[Extracted records]

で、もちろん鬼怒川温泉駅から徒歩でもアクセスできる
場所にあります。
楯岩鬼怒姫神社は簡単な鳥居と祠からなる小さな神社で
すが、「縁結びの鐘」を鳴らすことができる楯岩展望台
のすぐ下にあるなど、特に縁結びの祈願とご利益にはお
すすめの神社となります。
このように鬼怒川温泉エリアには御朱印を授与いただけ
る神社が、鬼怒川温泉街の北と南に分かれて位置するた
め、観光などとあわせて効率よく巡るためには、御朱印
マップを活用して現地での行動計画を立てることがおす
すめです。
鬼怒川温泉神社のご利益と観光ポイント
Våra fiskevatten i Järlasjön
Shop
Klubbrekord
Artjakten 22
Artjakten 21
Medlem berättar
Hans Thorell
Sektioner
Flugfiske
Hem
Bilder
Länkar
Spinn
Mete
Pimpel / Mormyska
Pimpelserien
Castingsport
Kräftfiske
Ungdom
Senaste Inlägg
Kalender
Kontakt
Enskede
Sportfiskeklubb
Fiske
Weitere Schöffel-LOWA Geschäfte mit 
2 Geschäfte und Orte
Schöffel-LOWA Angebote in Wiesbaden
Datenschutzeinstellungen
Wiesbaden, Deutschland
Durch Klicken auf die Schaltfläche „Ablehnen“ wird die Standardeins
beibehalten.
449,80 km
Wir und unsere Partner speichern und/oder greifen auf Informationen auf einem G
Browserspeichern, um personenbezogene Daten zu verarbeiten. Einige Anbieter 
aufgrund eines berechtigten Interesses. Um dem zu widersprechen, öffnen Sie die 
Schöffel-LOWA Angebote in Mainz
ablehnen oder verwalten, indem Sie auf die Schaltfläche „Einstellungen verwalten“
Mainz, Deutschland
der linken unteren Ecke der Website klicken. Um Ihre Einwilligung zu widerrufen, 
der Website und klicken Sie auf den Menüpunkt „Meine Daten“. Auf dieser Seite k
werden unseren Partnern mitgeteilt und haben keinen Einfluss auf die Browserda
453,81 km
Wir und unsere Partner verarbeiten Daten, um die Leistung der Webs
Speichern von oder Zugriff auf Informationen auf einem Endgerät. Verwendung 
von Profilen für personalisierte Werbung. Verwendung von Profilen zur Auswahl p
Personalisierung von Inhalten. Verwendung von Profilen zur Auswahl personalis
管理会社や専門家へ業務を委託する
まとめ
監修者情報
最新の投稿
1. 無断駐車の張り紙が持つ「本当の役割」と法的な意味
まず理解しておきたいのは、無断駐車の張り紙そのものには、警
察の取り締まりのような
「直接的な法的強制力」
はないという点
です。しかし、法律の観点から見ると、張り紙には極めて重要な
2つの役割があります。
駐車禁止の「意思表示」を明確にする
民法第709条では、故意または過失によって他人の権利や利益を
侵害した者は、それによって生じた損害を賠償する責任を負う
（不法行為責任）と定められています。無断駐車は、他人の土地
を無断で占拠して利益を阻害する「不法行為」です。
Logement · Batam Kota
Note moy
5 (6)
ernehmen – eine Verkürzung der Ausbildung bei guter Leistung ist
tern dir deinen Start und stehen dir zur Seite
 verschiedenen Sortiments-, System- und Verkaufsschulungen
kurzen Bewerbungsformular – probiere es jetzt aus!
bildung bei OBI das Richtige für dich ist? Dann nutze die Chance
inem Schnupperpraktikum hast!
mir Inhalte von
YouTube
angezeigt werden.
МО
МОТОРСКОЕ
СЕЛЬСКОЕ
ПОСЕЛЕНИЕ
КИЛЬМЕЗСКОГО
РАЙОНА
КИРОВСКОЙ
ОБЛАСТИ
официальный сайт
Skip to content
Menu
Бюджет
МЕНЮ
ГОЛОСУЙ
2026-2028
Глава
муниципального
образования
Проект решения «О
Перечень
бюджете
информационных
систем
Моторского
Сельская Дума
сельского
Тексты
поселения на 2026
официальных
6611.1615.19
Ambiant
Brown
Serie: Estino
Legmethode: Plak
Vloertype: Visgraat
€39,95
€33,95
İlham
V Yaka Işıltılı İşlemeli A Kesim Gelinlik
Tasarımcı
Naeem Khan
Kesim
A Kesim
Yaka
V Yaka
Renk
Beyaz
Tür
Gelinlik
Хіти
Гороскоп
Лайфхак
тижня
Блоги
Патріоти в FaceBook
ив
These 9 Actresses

To do
Reproduce the entries above in full, precisely as written.

Output for this task
で、もちろん鬼怒川温泉駅から徒歩でもアクセスできる
場所にあります。
楯岩鬼怒姫神社は簡単な鳥居と祠からなる小さな神社で
すが、「縁結びの鐘」を鳴らすことができる楯岩展望台
のすぐ下にあるなど、特に縁結びの祈願とご利益にはお
すすめの神社となります。
このように鬼怒川温泉エリアには御朱印を授与いただけ
る神社が、鬼怒川温泉街の北と南に分かれて位置するた
め、観光などとあわせて効率よく巡るためには、御朱印
マップを活用して現地での行動計画を立てることがおす
すめです。
鬼怒川温泉神社のご利益と観光ポイント
Våra fiskevatten i Järlasjön
Shop
Klubbrekord
Artjakten 22
Artjakten 21
Medlem berättar
Hans Thorell
Sektioner
Flugfiske
Hem
Bilder
Länkar
Spinn
Mete
Pimpel / Mormyska
Pimpelserien
Castingsport
Kräftfiske
Ungdom
Senaste Inlägg
Kalender
Kontakt
Enskede
Sportfiskeklubb
Fiske
Weitere Schöffel-LOWA Geschäfte mit 
2 Geschäfte und Orte
Schöffel-LOWA Angebote in Wiesbaden
Datenschutzeinstellungen
Wiesbaden, Deutschland
Durch Klicken auf die Schaltfläche „Ablehnen“ wird die Standardeins
beibehalten.
449,80 km
Wir und unsere Partner speichern und/oder greifen auf Informationen auf einem G
Browserspeichern, um personenbezogene Daten zu verarbeiten. Einige Anbieter 
aufgrund eines berechtigten Interesses. Um dem zu widersprechen, öffnen Sie die 
Schöffel-LOWA Angebote in Mainz
ablehnen oder verwalten, indem Sie auf die Schaltfläche „Einstellungen verwalten“
Mainz, Deutschland
der linken unteren Ecke der Website klicken. Um Ihre Einwilligung zu widerrufen, 
der Website und klicken Sie auf den Menüpunkt „Meine Daten“. Auf dieser Seite k
werden unseren Partnern mitgeteilt und haben keinen Einfluss auf die Browserda
453,81 km
Wir und unsere Partner verarbeiten Daten, um die Leistung der Webs
Speichern von oder Zugriff auf Informationen auf einem Endgerät. Verwendung 
von Profilen für personalisierte Werbung. Verwendung von Profilen zur Auswahl p
Personalisierung von Inhalten. Verwendung von Profilen zur Auswahl personalis
管理会社や専門家へ業務を委託する
まとめ
監修者情報
最新の投稿
1. 無断駐車の張り紙が持つ「本当の役割」と法的な意味
まず理解しておきたいのは、無断駐車の張り紙そのものには、警
察の取り締まりのような
「直接的な法的強制力」
はないという点
です。しかし、法律の観点から見ると、張り紙には極めて重要な
2つの役割があります。
駐車禁止の「意思表示」を明確にする
民法第709条では、故意または過失によって他人の権利や利益を
侵害した者は、それによって生じた損害を賠償する責任を負う
（不法行為責任）と定められています。無断駐車は、他人の土地
を無断で占拠して利益を阻害する「不法行為」です。
Logement · Batam Kota
Note moy
5 (6)
ernehmen – eine Verkürzung der Ausbildung bei guter Leistung ist
tern dir deinen Start und stehen dir zur Seite
 verschiedenen Sortiments-, System- und Verkaufsschulungen
kurzen Bewerbungsformular – probiere es jetzt aus!
bildung bei OBI das Richtige für dich ist? Dann nutze die Chance
inem Schnupperpraktikum hast!
mir Inhalte von
YouTube
angezeigt werden.
МО
МОТОРСКОЕ
СЕЛЬСКОЕ
ПОСЕЛЕНИЕ
КИЛЬМЕЗСКОГО
РАЙОНА
КИРОВСКОЙ
ОБЛАСТИ
официальный сайт
Skip to content
Menu
Бюджет
МЕНЮ
ГОЛОСУЙ
2026-2028
Глава
муниципального
образования
Проект решения «О
Перечень
бюджете
информационных
систем
Моторского
Сельская Дума
сельского
Тексты
поселения на 2026
официальных
6611.1615.19
Ambiant
Brown
Serie: Estino
Legmethode: Plak
Vloertype: Visgraat
€39,95
€33,95
İlham
V Yaka Işıltılı İşlemeli A Kesim Gelinlik
Tasarımcı
Naeem Khan
Kesim
A Kesim
Yaka
V Yaka
Renk
Beyaz
Tür
Gelinlik
Хіти
Гороскоп
Лайфхак
тижня
Блоги
Патріоти в FaceBook
ив
These 9 Actresses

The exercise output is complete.